● **Work instruction A**: Say whether each statement agrees with the article on EHR phenotypes, answering yes or no and quoting the deciding words: (i) Richesson joined the Duke faculty in 2011; (ii) EHRs have a standard approach for phenotype definition; (iii) colonoscopies done outside the health center are coded in data.
● **Work instruction B**: Print the part of the article on EHR phenotypes that opens with the words containing "Also, EHRs have" and closes with "or uncontrolled diabetes.".
Excerpt provided Start Marker
Skip to content Skip to navigation

Researchers Work to Define, Harmonize, Share EHR Phenotypes

September 7, 2016
by David Raths
| Reprints
NIH Research Collaboratory group seeks to ease use of EHR data to identify populations for research
Click To View Gallery

As an early step in the development of a learning health system, the National Institutes for Health (NIH) is sponsoring large-scale pragmatic clinical trial demonstration projects that rely heavily on EHR data from multiple health systems. In order to promote transparency, reuse and data quality, informatics researchers and data analysts are working to identify best practices and advocate for cultural and policy changes related to using EHRs to identify populations for research.

Rachel Richesson, Ph.D., M.P.H., associate professor of informatics in the Duke University School of Nursing, recently gave an online presentation to describe the work of the NIH Research Collaboratory’s Phenotypes, Data Standards, and Data Quality Core group.

First Richesson described the clinical information system landscape that researchers face. “There is little that is standardized in terms of data representation in EHRs today,” she said. And what appears to be standard is not always so. Each health system has multiple sources of ICD-9 and ICD-10 codes, lab values, and medication data.

Also, EHRs have no standard representation or approach for phenotype definition — that is, a way to define populations with certain conditions such as chronic pain or uncontrolled diabetes.

Additionally challenging is that multi-site pragmatic clinical trials pull information from many ancillary systems as well as the EHRs into a single research database to support the study. A common process used in data warehouses is extract, transform and load (ETL). This has to happen for each organization contributing data to the trial, and there are many sources of error that can be introduced or sources can be missed completely. One trial studying colon cancer has had trouble identifying colonoscopies done outside the health center because they are embedded in PDF or narrative reports but not coded in data.

Besides co-leading the Phenotyping, Data Standards, and Data Quality Core, Richesson is also the co-lead of the Rare Diseases Task Force for the national distributed Patient Centered Outcomes Research Network (PCORnet), specifically promoting standardized EHR-based condition definitions (“computable phenotypes”) for rare diseases, and helping to develop a national research infrastructure that can support observational and interventional research for various types of conditions. Before joining the Duke faculty in 2011, Richesson spent seven years as at the University of South Florida College of Medicine directing strategy for the identification and implementation of data standards for a variety of multi-national multi-site clinical research and epidemiological studies housed within the USF Department of Pediatrics, including the NIH Rare Diseases Clinical Research Network (RDCRN) and The Environmental Determinants of Diabetes in the Young (TEDDY) study.
Excerpt provided End Marker
Data Start Marker
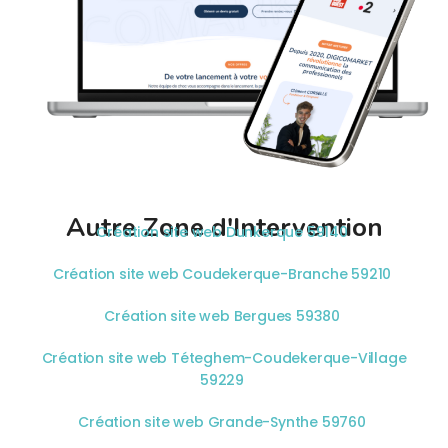
Autre Zone d'Intervention
Création site web Dunkerque 59140
Création site web Coudekerque-Branche 59210
Création site web Bergues 59380
Création site web Téteghem-Coudekerque-Village
59229
Création site web Grande-Synthe 59760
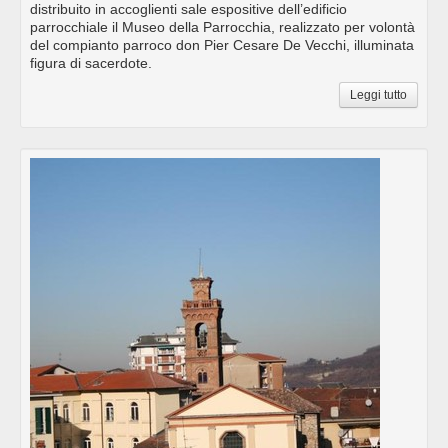
distribuito in accoglienti sale espositive dell’edificio
parrocchiale il Museo della Parrocchia, realizzato per volontà
del compianto parroco don Pier Cesare De Vecchi, illuminata
figura di sacerdote.
Leggi tutto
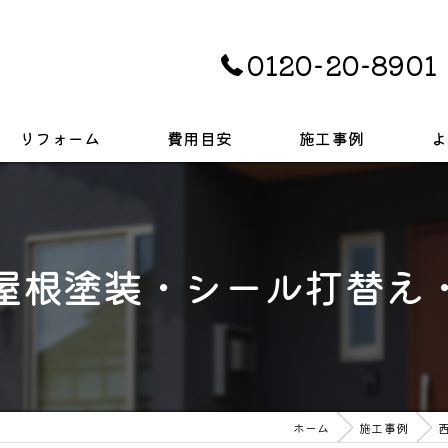
0120-20-8901
リフォーム
費用目安
施工事例
よ
キッチン
お風呂
屋根塗装・シール打替え
トイレ
戸建て
ホーム
施工事例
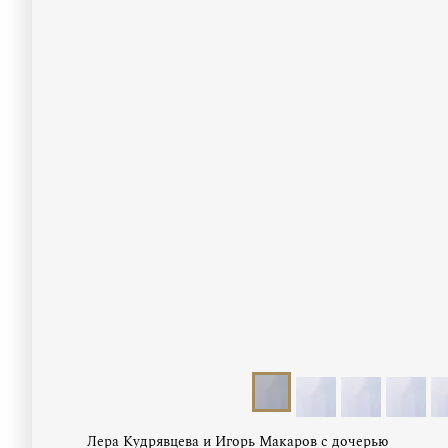
Лера Кудрявцева и Игорь Макаров с дочерью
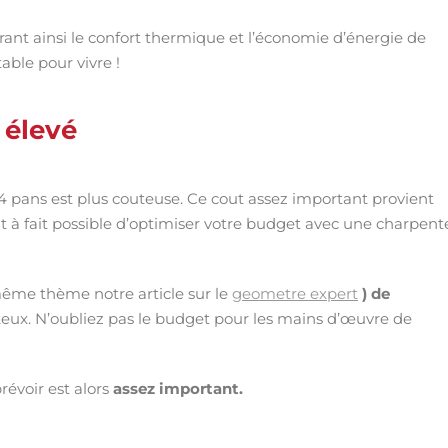
ant ainsi le confort thermique et l’économie d’énergie de
able pour vivre !
 élevé
à 4 pans est plus couteuse. Ce cout assez important provient
ut à fait possible d’optimiser votre budget avec une charpent
même thème notre article sur le
geometre expert
) de
teux. N’oubliez pas le budget pour les mains d’œuvre de
révoir est alors
assez important.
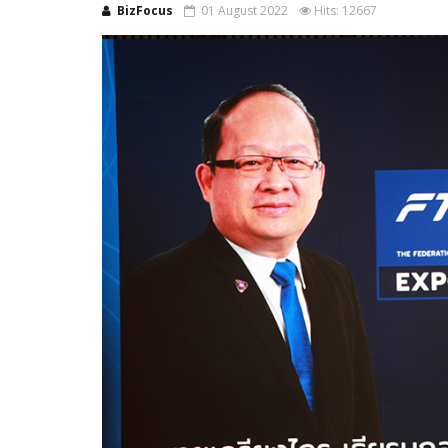
BizFocus
01 August 2022
Hits: 12667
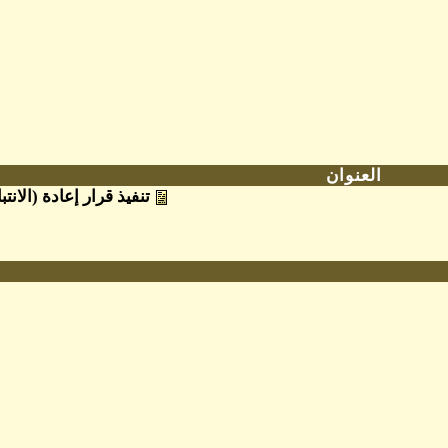
العنوان
تنفيذ قرار إعادة (الا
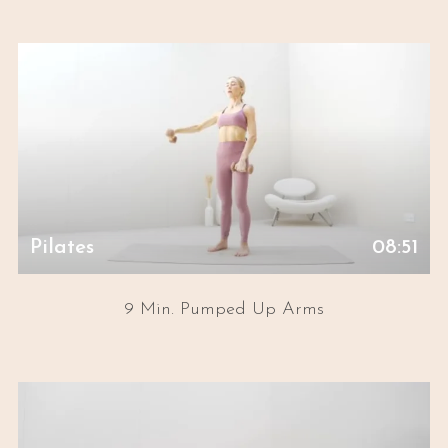
Pilates
08:51
9 Min. Pumped Up Arms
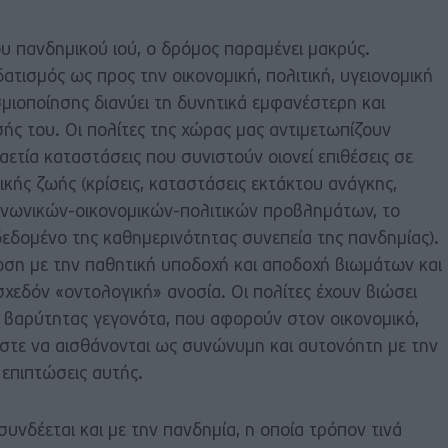
υ πανδημικού ιού, ο δρόμος παραμένει μακρύς.
δατισμός ως προς την οικονομική, πολιτική, υγειονομική
σμιοποίησης διανύει τη δυνητικά εμφανέστερη και
ής του. Οι πολίτες της χώρας μας αντιμετωπίζουν
αετία καταστάσεις που συνιστούν οιονεί επιθέσεις σε
ικής ζωής (κρίσεις, καταστάσεις εκτάκτου ανάγκης,
κοινωνικών-οικονομικών-πολιτικών προβλημάτων, το
εδομένο της καθημερινότητας συνεπεία της πανδημίας).
ίωση με την παθητική υποδοχή και αποδοχή βιωμάτων και
χεδόν «οντολογική» ανοσία. Οι πολίτες έχουν βιώσει
ι βαρύτητας γεγονότα, που αφορούν στον οικονομικό,
 ώστε να αισθάνονται ως συνώνυμη και αυτονόητη με την
 επιπτώσεις αυτής.
νδέεται και με την πανδημία, η οποία τρόπον τινά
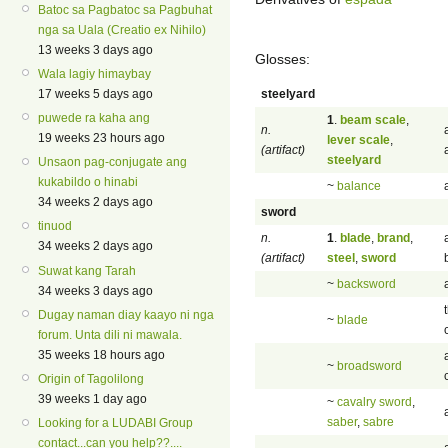
Batoc sa Pagbatoc sa Pagbuhat
nga sa Uala (Creatio ex Nihilo)
13 weeks 3 days ago
Glosses:
Wala lagiy himaybay
steelyard
17 weeks 5 days ago
puwede ra kaha ang
1
.
beam scale
,
n.
19 weeks 23 hours ago
lever scale
,
(artifact)
steelyard
Unsaon pag-conjugate ang
kukabildo o hinabi
~
balance
34 weeks 2 days ago
sword
tinuod
n.
1
.
blade
,
brand
,
34 weeks 2 days ago
(artifact)
steel
,
sword
Suwat kang Tarah
~
backsword
34 weeks 3 days ago
Dugay naman diay kaayo ni nga
~
blade
forum. Unta dili ni mawala.
35 weeks 18 hours ago
~
broadsword
Origin of Tagolilong
39 weeks 1 day ago
~
cavalry sword
,
saber
,
sabre
Looking for a LUDABI Group
contact...can you help??....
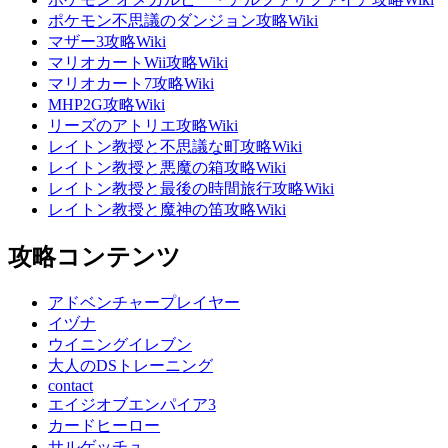
ポケモン不思議のダンジョン攻略Wiki
マザー3攻略Wiki
マリオカートWii攻略Wiki
マリオカート7攻略Wiki
MHP2G攻略Wiki
リーズのアトリエ攻略Wiki
レイトン教授と不思議な町攻略Wiki
レイトン教授と悪魔の箱攻略Wiki
レイトン教授と最後の時間旅行攻略Wiki
レイトン教授と魔神の笛攻略Wiki
攻略コンテンツ
アドベンチャープレイヤー
イヅナ
ウイニングイレブン
大人のDSトレーニング
contact
エイジオブエンパイア3
カードヒーロー
サルゲッチュ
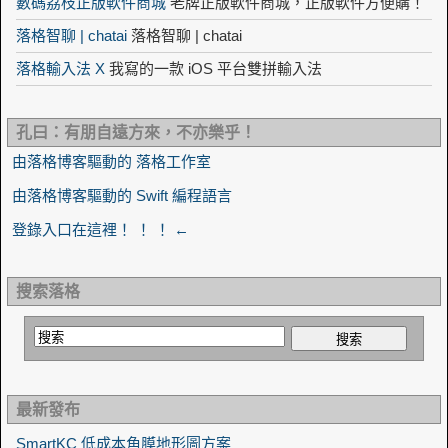
數碼荔枝正版軟件商城
老牌正版軟件商城，正版軟件方便購！
落格智聊 | chatai
落格智聊 | chatai
落格輸入法 X
我寫的一款 iOS 平台雙拼輸入法
孔曰：有朋自遠方來，不亦樂乎！
由落格博客驅動的 落格工作室
由落格博客驅動的 Swift 編程語言
登錄入口在這裡！ ！ ！ ←
搜索落格
最新發布
SmartKC 低成本角膜地形圖方案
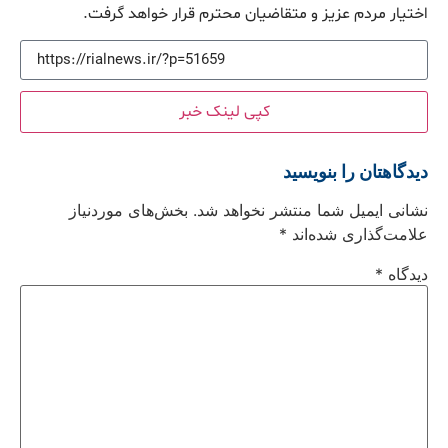
اختیار مردم عزیز و متقاضیان محترم قرار خواهد گرفت.
کپی لینک خبر
دیدگاهتان را بنویسید
نشانی ایمیل شما منتشر نخواهد شد.
بخش‌های موردنیاز
علامت‌گذاری شده‌اند
*
دیدگاه
*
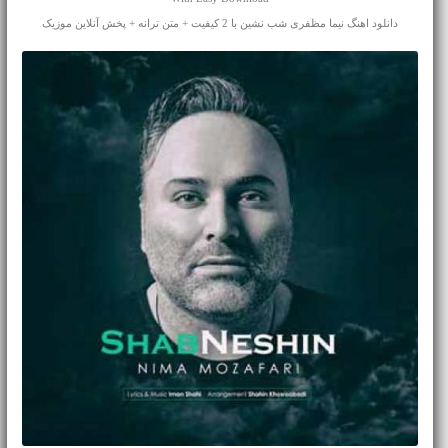
دانلود اهنگ نیما مظفری شب نشین با 2 کیفیت + متن ترانه + پخش آنلاین موزیک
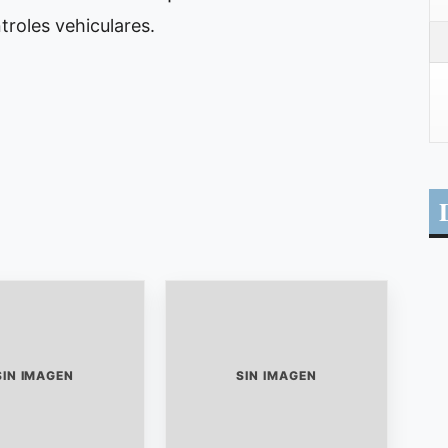
troles vehiculares.
SIN IMAGEN
SIN IMAGEN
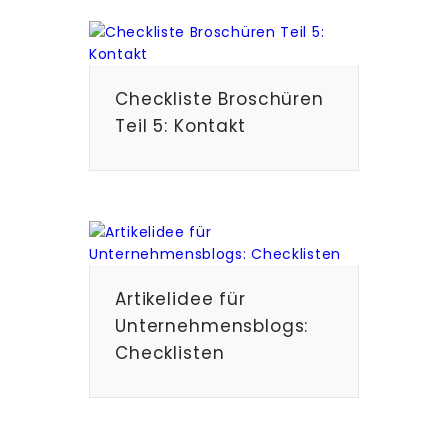
Checkliste Broschüren
Teil 5: Kontakt
Artikelidee für
Unternehmensblogs:
Checklisten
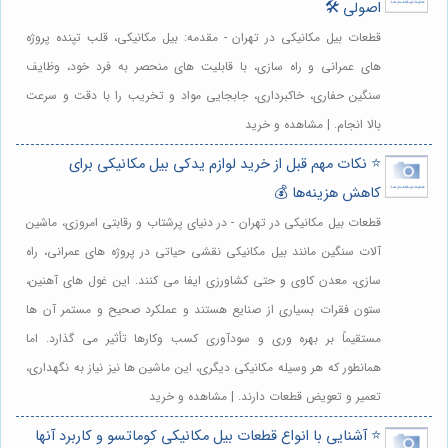
اصولی 🛠️
قطعات بیل مکانیکی در تهران - مقدمه: بیل مکانیکی، قلب تپنده پروژه
های عمرانی و راه سازی، با قابلیت های منحصر به فرد خود، وظایف
سنگین حفاری، خاکبرداری، جابجایی مواد و تخریب را با دقت و سرعت
بالا انجام. | مشاهده و خرید
⭐️ نکات مهم قبل از خرید لوازم یدکی بیل مکانیکی برای
کاهش هزینه‌ها 💰
قطعات بیل مکانیکی در تهران - در دنیای پرشتاب و رقابتی امروزی، ماشین
آلات سنگین مانند بیل مکانیکی نقشی حیاتی در پروژه های عمرانی، راه
سازی، معدن کاوی و حتی کشاورزی ایفا می کنند. این غول های آهنین،
ستون فقرات بسیاری از صنایع هستند و عملکرد صحیح و مستمر آن ها
مستقیماً بر بهره وری و سودآوری کسب وکارها تأثیر می گذارد. اما
همانطور که هر وسیله مکانیکی دیگری، این ماشین ها نیز نیاز به نگهداری،
تعمیر و تعویض قطعات دارند. | مشاهده و خرید
⭐️ آشنایی با انواع قطعات بیل مکانیکی کوماتسو و کاربرد آنها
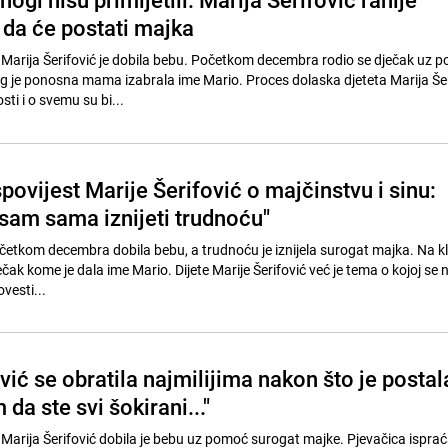
 da će postati majka
 Marija Šerifović je dobila bebu. Početkom decembra rodio se dječak uz 
g je ponosna mama izabrala ime Mario. Proces dolaska djeteta Marija Šeri
sti i o svemu su bi...
spovijest Marije Šerifović o majčinstvu i sinu:
sam sama iznijeti trudnoću"
očetkom decembra dobila bebu, a trudnoću je iznijela surogat majka. Na kli
čak kome je dala ime Mario. Dijete Marije Šerifović već je tema o kojoj se n
ovesti...
vić se obratila najmilijima nakon što je postal
da ste svi šokirani..."
 Marija Šerifović dobila je bebu uz pomoć surogat majke. Pjevačica ispra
Data End Marker
● **Exercise solution A**:
(i) Yes: "Before joining the Duke faculty in 2011"
(ii) No: "EHRs have no standard representation or approach for phenotype definition"
(iii) No: "they are embedded in PDF or narrative reports but not coded in data"

● **Exercise solution B**:
Also, EHRs have no standard representation or approach for phenotype definition — that is, a way to define populations with certain conditions such as chronic pain or uncontrolled diabetes.